## Provided data
---

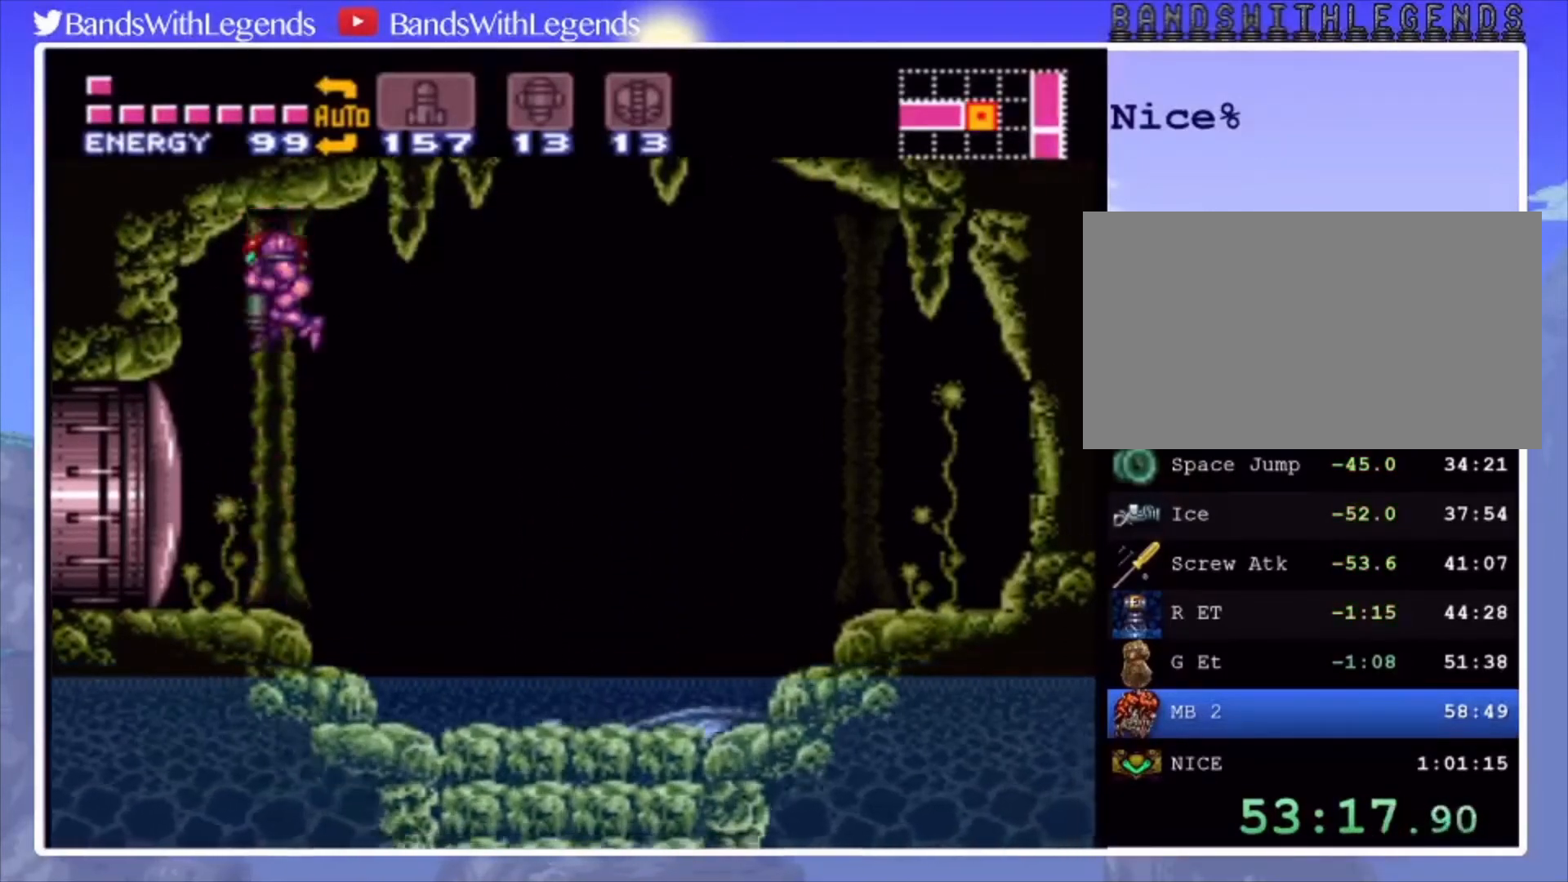
{"buttons": ["L2", "DPAD_UP"], "events": [[67, "DPAD_DOWN", "up"], [100, "DPAD_DOWN", "down"], [167, "DPAD_DOWN", "up"], [300, "CROSS", "up"], [400, "DPAD_UP", "down"]]}
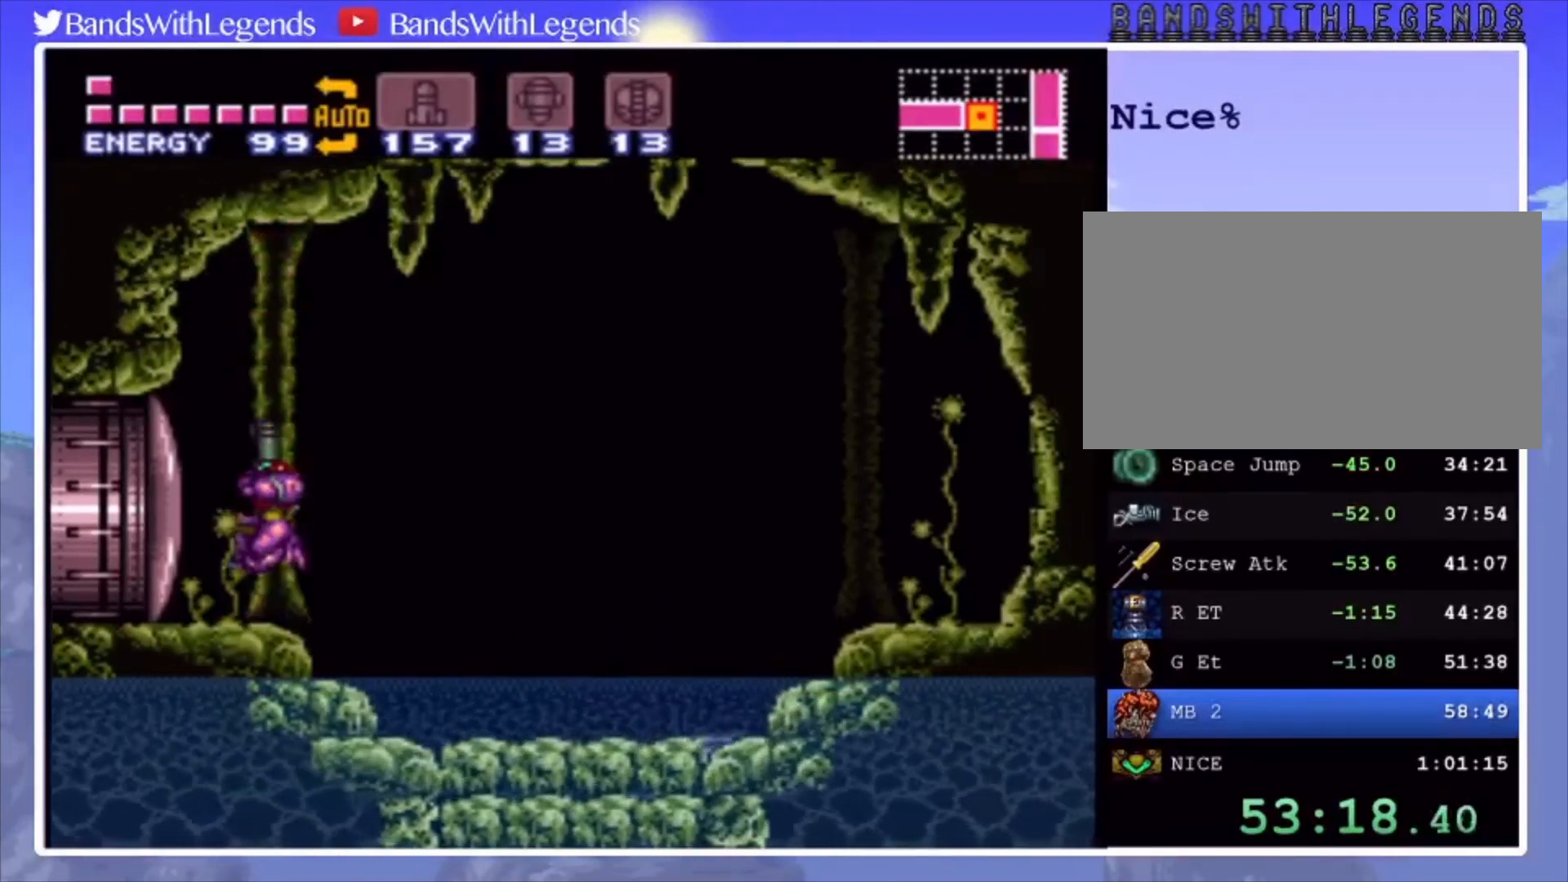
{"buttons": ["SQUARE", "L2"], "events": [[33, "DPAD_UP", "up"], [467, "SQUARE", "down"]]}
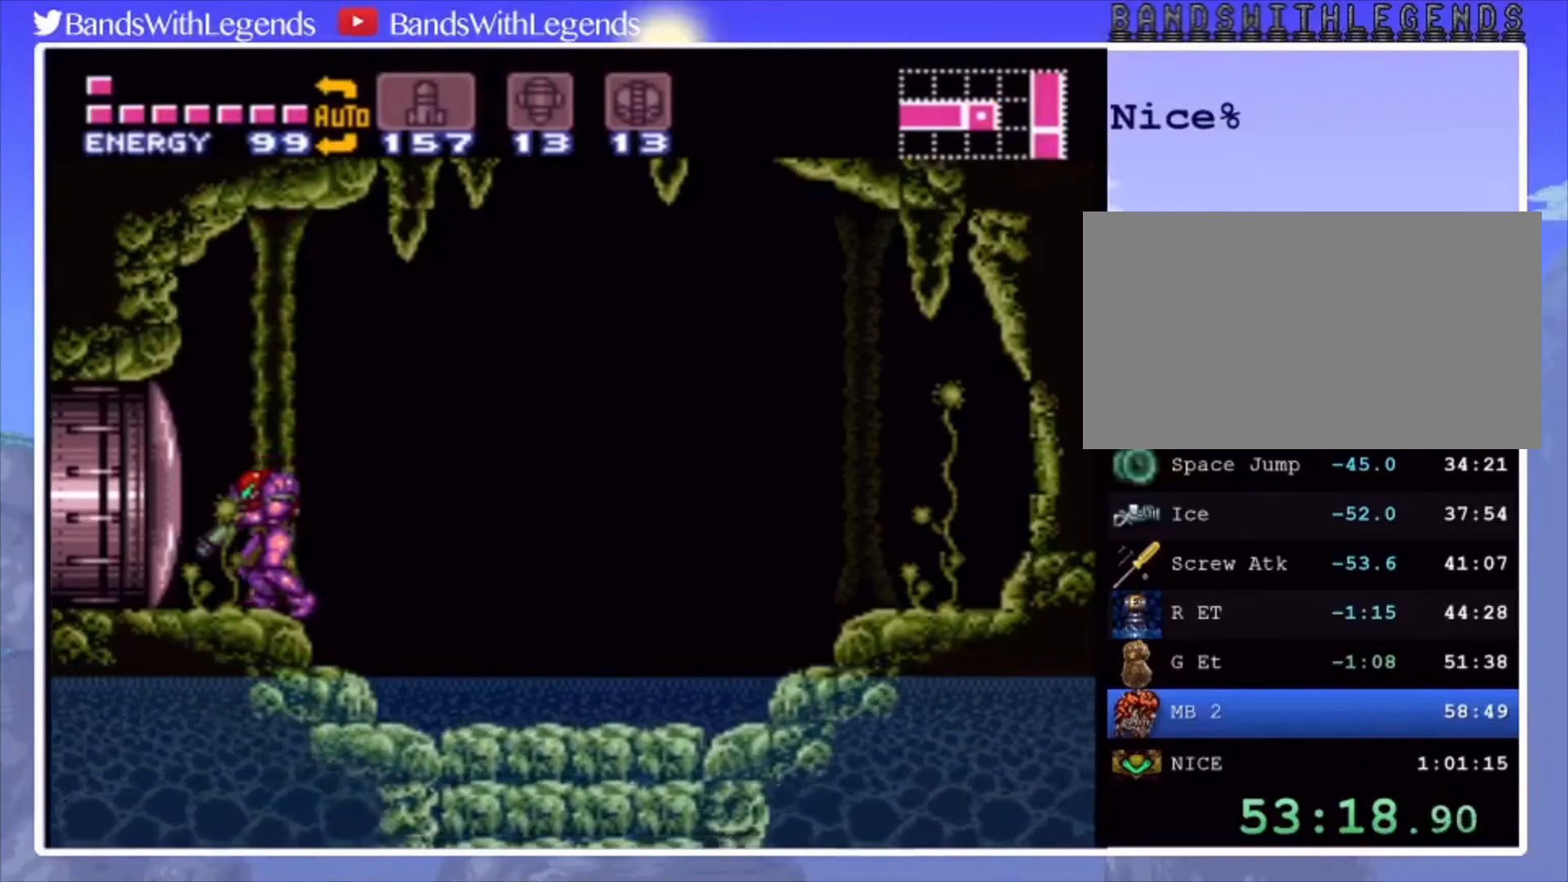
{"buttons": ["SQUARE", "L2"], "events": [[33, "DPAD_RIGHT", "down"], [167, "DPAD_RIGHT", "up"], [267, "DPAD_RIGHT", "down"], [367, "DPAD_RIGHT", "up"]]}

---

## Work to complete
Repeat the material above exactly; pictures do not belong in the copy.

## Result of this exercise
{"buttons": ["L2", "DPAD_UP"], "events": [[67, "DPAD_DOWN", "up"], [100, "DPAD_DOWN", "down"], [167, "DPAD_DOWN", "up"], [300, "CROSS", "up"], [400, "DPAD_UP", "down"]]}
{"buttons": ["SQUARE", "L2"], "events": [[33, "DPAD_UP", "up"], [467, "SQUARE", "down"]]}
{"buttons": ["SQUARE", "L2"], "events": [[33, "DPAD_RIGHT", "down"], [167, "DPAD_RIGHT", "up"], [267, "DPAD_RIGHT", "down"], [367, "DPAD_RIGHT", "up"]]}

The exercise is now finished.